WHAT YOU ARE ASKED TO DO: A verbatim copy of the lines starting at the one with "For every layout" and ending at the last line below is required; include nothing else.

BEGIN

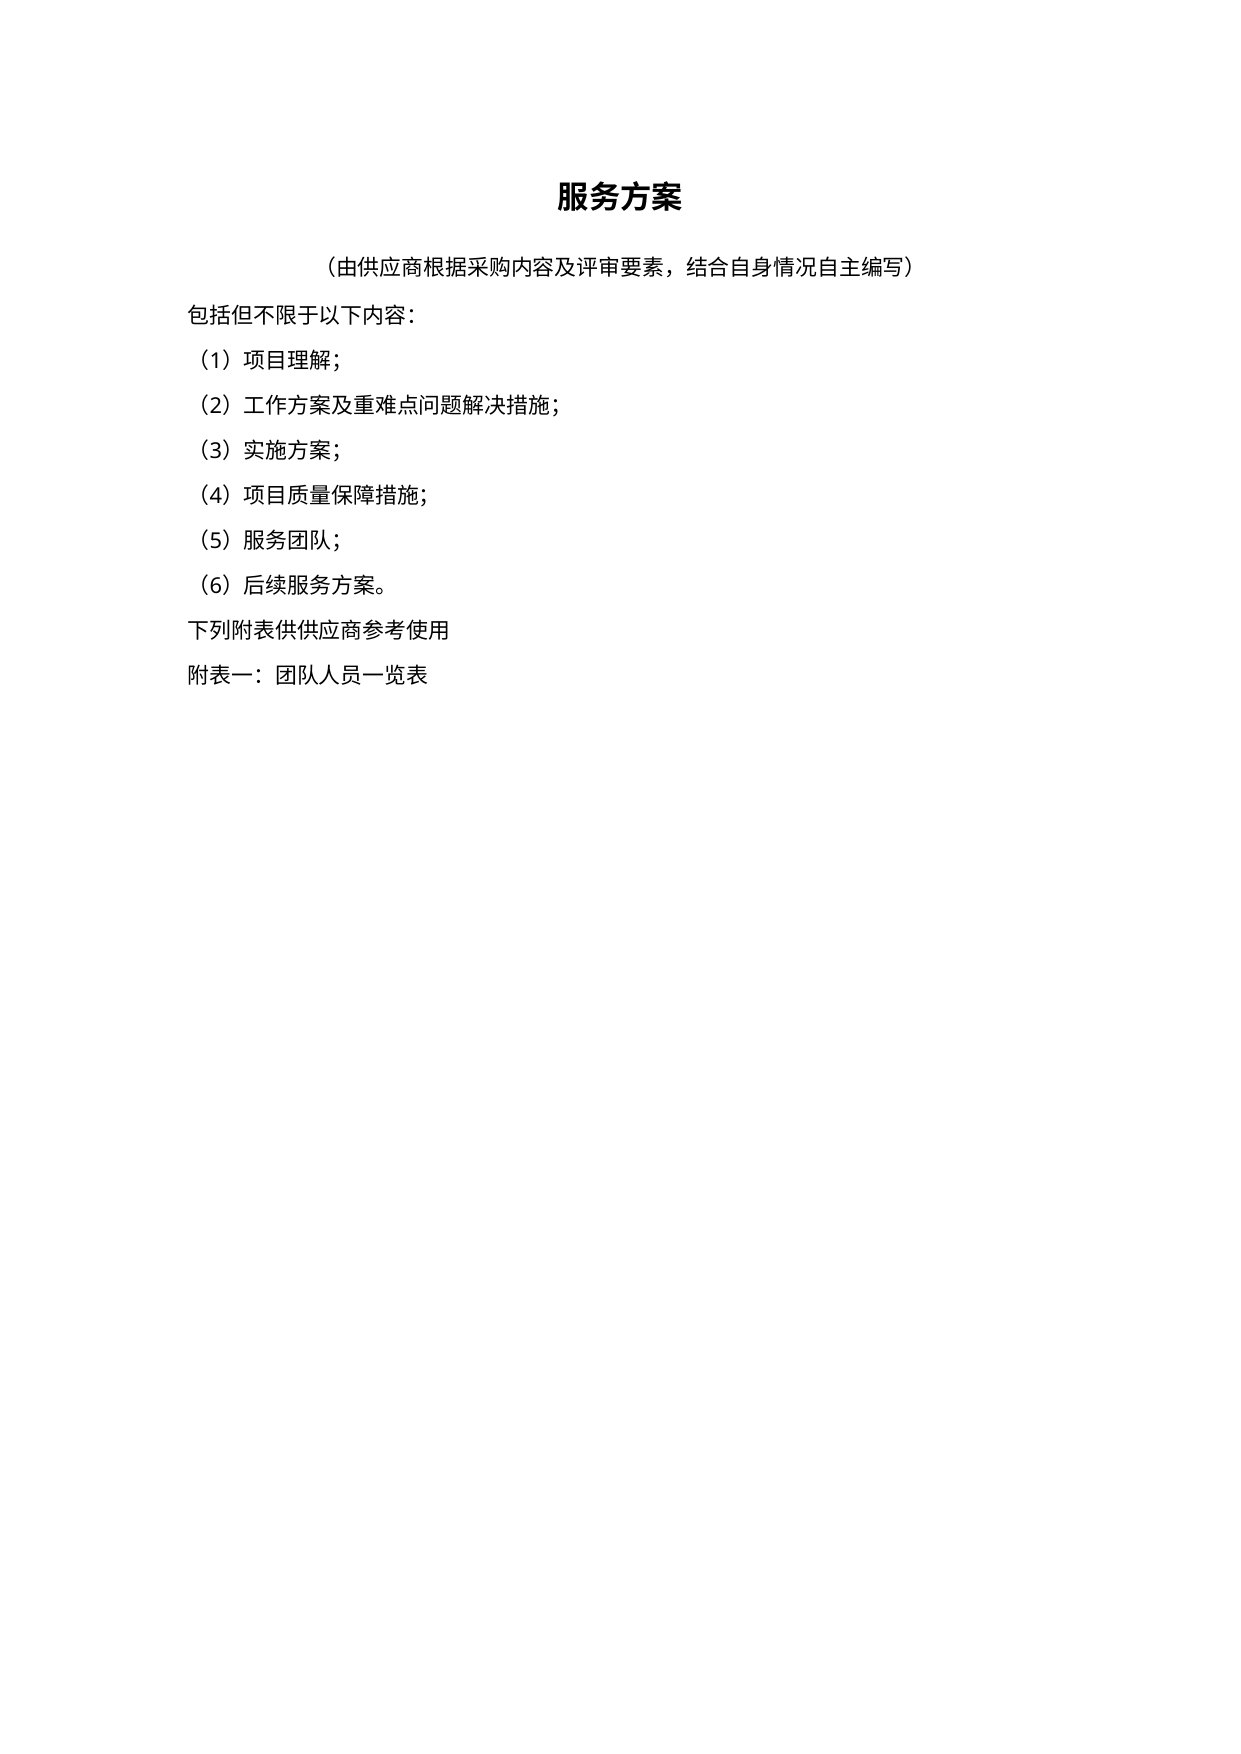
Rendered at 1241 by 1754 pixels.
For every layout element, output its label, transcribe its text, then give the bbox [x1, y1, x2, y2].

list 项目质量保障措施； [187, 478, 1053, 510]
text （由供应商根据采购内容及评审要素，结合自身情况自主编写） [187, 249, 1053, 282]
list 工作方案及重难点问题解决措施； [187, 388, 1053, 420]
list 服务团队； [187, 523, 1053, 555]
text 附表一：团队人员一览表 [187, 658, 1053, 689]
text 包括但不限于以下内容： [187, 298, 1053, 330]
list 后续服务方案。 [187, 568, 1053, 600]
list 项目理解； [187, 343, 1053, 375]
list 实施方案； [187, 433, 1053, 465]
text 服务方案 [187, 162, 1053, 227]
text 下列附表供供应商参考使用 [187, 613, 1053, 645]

END

YOUR SOLUTION:
For every layout element, output its label, transcribe its text, then give the bbox [x1, y1, x2, y2].

list 项目质量保障措施； [187, 478, 1053, 510]
text （由供应商根据采购内容及评审要素，结合自身情况自主编写） [187, 249, 1053, 282]
list 工作方案及重难点问题解决措施； [187, 388, 1053, 420]
list 服务团队； [187, 523, 1053, 555]
text 附表一：团队人员一览表 [187, 658, 1053, 689]
text 包括但不限于以下内容： [187, 298, 1053, 330]
list 后续服务方案。 [187, 568, 1053, 600]
list 项目理解； [187, 343, 1053, 375]
list 实施方案； [187, 433, 1053, 465]
text 服务方案 [187, 162, 1053, 227]
text 下列附表供供应商参考使用 [187, 613, 1053, 645]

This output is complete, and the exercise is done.